> [WHAT YOU ARE ASKED TO DO]: Pick out every line of the listing below that contains the string "this". Case counts.

> [RECORDS TO PROCESS]:
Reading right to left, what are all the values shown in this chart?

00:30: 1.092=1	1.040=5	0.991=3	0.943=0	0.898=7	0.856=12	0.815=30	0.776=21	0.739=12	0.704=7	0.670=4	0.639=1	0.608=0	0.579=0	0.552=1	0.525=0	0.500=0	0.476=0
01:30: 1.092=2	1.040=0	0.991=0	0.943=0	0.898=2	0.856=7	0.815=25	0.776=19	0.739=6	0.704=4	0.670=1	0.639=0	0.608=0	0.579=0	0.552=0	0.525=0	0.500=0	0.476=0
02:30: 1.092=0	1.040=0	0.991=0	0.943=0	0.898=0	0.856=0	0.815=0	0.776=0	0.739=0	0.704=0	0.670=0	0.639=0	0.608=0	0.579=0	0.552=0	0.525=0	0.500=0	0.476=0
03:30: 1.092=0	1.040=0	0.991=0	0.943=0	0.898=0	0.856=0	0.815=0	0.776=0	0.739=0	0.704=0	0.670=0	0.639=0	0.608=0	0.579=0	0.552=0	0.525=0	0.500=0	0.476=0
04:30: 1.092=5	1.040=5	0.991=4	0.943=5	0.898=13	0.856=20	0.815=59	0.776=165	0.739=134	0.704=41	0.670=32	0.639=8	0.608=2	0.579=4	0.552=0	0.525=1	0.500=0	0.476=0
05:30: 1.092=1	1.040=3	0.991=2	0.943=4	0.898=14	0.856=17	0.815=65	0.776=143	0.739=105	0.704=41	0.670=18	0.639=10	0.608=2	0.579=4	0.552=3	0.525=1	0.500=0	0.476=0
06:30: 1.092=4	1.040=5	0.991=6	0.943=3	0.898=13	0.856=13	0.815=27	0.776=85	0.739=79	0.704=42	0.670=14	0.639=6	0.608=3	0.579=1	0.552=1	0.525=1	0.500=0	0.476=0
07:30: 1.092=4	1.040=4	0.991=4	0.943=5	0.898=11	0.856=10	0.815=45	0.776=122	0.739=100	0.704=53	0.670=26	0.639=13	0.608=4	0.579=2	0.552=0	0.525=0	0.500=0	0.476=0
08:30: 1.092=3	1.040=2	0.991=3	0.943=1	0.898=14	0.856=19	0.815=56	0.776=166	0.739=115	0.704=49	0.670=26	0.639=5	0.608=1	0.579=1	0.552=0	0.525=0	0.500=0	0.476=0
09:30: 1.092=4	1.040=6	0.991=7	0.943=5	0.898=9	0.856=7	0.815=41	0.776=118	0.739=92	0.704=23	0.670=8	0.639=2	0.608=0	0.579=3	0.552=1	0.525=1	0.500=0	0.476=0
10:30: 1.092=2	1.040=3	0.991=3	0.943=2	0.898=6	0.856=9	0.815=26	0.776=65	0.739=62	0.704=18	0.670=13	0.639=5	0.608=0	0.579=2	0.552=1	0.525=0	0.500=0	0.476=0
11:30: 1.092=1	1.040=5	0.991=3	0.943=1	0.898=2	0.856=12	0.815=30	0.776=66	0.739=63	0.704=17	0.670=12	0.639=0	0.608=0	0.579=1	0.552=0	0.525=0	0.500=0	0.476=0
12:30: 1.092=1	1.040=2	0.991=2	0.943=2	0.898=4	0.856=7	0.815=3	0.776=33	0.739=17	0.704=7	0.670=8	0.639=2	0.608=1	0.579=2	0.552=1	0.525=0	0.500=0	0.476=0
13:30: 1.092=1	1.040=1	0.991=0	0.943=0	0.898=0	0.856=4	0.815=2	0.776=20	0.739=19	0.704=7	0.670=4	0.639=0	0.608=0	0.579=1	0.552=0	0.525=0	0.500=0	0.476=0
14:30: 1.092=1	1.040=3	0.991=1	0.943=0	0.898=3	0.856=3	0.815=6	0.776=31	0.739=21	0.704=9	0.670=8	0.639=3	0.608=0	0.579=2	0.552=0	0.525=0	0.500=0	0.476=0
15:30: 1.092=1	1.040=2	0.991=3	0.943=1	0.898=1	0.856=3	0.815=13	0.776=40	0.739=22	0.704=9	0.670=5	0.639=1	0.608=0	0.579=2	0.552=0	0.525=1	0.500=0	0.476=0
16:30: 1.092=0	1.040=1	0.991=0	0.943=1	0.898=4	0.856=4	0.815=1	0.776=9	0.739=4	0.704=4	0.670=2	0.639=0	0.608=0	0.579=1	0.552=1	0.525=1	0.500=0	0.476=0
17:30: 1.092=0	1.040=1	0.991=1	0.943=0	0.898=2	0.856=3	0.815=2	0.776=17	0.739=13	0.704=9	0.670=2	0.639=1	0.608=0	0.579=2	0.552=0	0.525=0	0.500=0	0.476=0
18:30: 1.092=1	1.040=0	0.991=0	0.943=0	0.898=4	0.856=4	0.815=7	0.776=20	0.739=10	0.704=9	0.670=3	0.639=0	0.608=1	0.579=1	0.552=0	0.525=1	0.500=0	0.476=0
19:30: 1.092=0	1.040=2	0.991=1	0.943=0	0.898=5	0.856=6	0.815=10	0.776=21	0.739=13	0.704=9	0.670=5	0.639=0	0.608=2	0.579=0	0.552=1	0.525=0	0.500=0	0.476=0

> [EXPECTED ANSWER]:
Reading right to left, what are all the values shown in this chart?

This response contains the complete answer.